The New Valley Structure
When a role is created in a startup, especially early on, you’ll find that you’re wearing eight or nine different hats as a necessity. It’s easy to lose one’s way at this point, assuming that things will “just work themselves out” and you’ll “deal with these things when you get bigger.” In reality, you need to start making intentional role-creation and hiring decisions starting with employee one. If you’re wearing many hats, you should consider what those hats are for, and make a plan to eventually hand it off to someone else—and also consider whether said hat is a single role or a role that could be combined with another.
We also need to move beyond resumés as much as we can, and try and create a model to evaluate a candidate’s current talent, their future potential, and make a plan for evaluating these from day one. A person is not a static object that grows linearly, and, for example, someone who’s really great at a role—who has a natural talent at a particular function—should be both grown into a teacher (if they’re good at that too!) and as someone that could help evaluate future roles and hires. This includes (but is not limited to) how companies evaluate someone for a role—would a role-playing exercise make sense? How about a skills-based assessment? Or perhaps a genuine analysis of every position you’re hiring for, identifying the knowledge, skills, abilities and other characteristics (KSAOs) required for the job? While these may seem obvious, deeply understanding the exact things that will position both the candidate and the organization for success is a reliable way to hire and retain the greatest people in tech.

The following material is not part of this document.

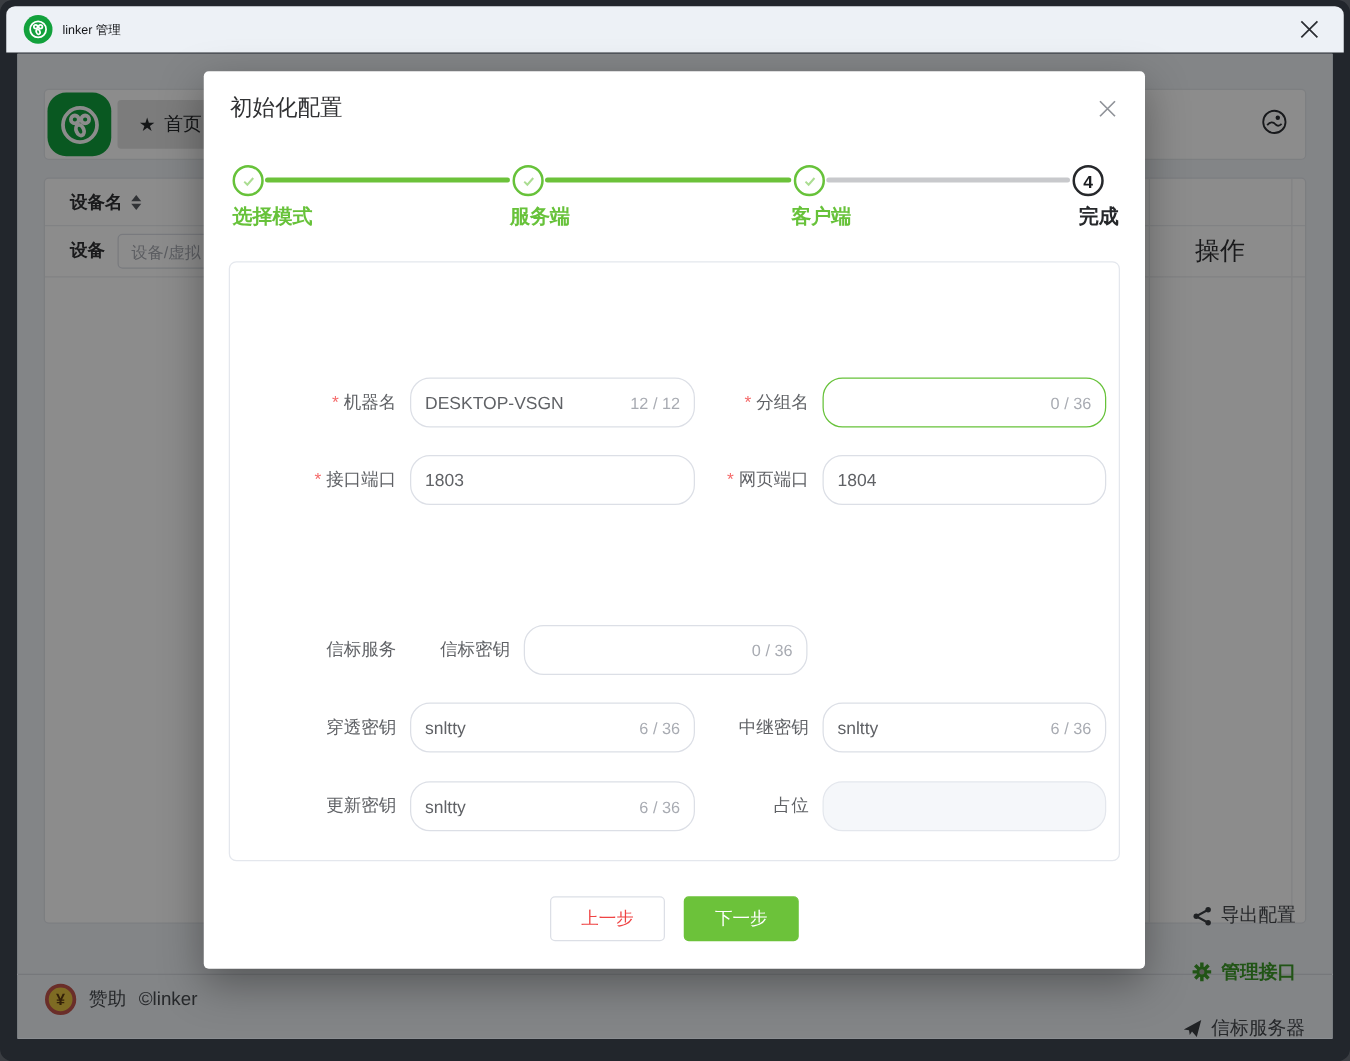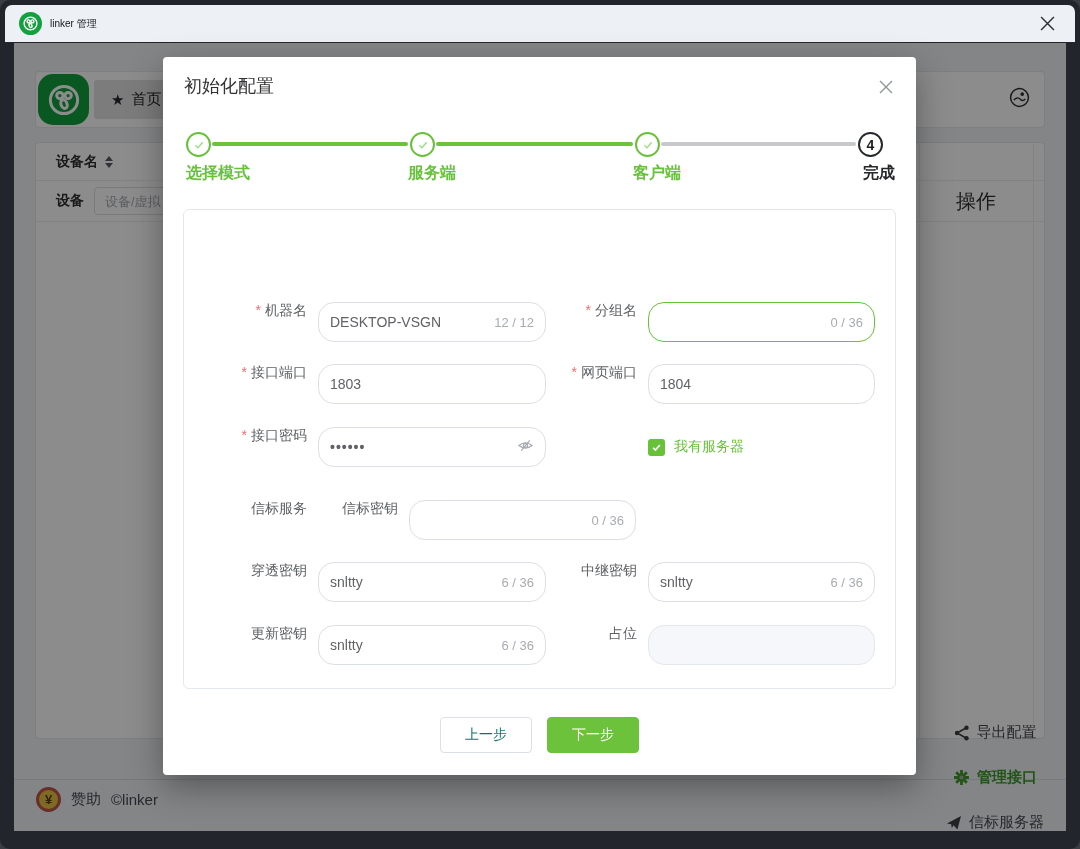"* 机器名" .frow { align-items: none -> center; left: 6px -> 16px }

To be frank, you should not be outsourcing your recruiting if your company is below a thousand people. It isn’t about the cost, but the fact that someone outside of your company very likely lacks the nuance to understand why a role was created, and what the “best fit” may be. And those involved in hiring should not just be Human Resources professionals, but people that are active in doing the work that you’re hiring for. If you’re too early to have someone in that role, speak to your investors or advisors, find a subject-matter expert, and compensate them for their time. And do the same for any workers that you draw into the hiring process too.
Finally, companies need to make ways for workers to publicize and evaluate their work in a way that is transparent to both them and their manager/boss. In the creation of a role, you should aspire to create as many measurable units as possible, and create or acquire internal tools for managing and promoting the work of your people. When workers feel like their work is respected, and that they’re making progress, they’re happier— and yes, they will leave, and they will use these measurements of work to get other jobs.
But a system where workers are hired for a role with intention and consideration, a role that is evaluated fairly and transparently with an eye toward their own growth within the company is a system with less layoffs and less human suffering. It is one that breeds better, more diverse and inclusive companies (assuming roles and outputs are regularly interrogated for bias and measured by their inclusivity), stronger relationships between workers and their superiors, and a happier, fairer Silicon Valley.
Tigran Sloyan is the co-Founder and CEO at CodeSignal.